(INPUT DATA)

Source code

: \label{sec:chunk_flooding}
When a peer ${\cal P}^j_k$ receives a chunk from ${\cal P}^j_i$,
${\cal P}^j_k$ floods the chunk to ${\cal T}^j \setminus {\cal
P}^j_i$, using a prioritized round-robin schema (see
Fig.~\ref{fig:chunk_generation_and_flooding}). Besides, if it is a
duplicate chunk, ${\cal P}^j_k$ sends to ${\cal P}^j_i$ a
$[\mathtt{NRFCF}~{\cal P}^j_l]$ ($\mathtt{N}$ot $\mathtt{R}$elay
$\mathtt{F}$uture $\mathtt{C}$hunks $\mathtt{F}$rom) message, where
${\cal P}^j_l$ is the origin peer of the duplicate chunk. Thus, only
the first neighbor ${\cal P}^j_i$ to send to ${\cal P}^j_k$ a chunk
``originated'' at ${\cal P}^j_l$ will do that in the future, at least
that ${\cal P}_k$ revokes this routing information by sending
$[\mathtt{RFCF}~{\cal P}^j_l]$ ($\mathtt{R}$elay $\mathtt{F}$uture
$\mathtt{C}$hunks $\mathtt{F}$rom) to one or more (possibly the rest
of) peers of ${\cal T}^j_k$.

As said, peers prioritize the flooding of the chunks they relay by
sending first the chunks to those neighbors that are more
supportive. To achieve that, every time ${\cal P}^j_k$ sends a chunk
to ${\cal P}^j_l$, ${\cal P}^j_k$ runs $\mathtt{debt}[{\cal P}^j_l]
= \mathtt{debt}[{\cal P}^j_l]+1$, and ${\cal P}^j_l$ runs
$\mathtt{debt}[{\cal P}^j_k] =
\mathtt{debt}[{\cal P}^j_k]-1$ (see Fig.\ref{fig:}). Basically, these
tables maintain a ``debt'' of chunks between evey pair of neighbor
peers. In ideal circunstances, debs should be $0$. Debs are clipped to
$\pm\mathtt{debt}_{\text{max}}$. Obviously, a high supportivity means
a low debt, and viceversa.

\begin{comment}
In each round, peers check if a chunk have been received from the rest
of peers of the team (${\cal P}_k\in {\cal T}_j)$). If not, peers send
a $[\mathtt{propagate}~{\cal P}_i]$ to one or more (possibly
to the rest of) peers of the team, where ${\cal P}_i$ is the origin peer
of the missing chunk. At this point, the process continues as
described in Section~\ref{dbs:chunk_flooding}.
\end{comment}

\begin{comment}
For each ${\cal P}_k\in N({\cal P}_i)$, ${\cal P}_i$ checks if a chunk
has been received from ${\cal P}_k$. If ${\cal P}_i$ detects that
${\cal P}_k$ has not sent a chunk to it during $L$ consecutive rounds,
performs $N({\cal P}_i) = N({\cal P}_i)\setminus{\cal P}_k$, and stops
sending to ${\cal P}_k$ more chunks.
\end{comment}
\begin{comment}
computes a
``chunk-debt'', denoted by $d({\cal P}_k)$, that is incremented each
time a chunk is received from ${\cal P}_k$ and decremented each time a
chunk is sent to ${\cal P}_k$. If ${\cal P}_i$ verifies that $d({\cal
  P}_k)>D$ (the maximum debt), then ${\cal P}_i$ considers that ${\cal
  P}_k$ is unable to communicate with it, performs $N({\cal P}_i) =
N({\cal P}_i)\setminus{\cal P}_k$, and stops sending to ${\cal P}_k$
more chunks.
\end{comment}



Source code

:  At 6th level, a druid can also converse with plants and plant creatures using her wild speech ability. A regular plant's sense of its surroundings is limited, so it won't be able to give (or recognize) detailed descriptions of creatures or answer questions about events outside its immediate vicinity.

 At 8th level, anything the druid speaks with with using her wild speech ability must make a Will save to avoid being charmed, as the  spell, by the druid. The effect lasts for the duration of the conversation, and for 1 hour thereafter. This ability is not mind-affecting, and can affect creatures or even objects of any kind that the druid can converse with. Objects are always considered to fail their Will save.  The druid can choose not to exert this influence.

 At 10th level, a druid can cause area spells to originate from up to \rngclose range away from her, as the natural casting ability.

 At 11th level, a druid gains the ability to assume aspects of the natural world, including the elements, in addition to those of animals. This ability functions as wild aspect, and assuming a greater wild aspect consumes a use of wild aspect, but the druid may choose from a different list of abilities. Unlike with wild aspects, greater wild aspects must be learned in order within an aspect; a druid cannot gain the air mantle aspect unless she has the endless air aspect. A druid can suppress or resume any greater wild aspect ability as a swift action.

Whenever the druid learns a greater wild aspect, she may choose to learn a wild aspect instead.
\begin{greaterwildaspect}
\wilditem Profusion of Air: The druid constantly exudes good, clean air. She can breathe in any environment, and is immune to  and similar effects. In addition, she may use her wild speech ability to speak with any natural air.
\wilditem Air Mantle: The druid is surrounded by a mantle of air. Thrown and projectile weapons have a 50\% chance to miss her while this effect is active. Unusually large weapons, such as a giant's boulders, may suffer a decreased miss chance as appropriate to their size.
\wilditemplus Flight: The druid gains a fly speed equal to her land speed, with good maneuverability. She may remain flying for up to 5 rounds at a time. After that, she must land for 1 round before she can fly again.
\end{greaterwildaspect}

(End INPUT DATA)

_WHAT YOU HAVE TO DO_.
Wherever the word "good" appears in the entries above, copy that whole line.

_RESPONSE TO THIS EXERCISE_.
\wilditem Profusion of Air: The druid constantly exudes good, clean air. She can breathe in any environment, and is immune to  and similar effects. In addition, she may use her wild speech ability to speak with any natural air.
\wilditemplus Flight: The druid gains a fly speed equal to her land speed, with good maneuverability. She may remain flying for up to 5 rounds at a time. After that, she must land for 1 round before she can fly again.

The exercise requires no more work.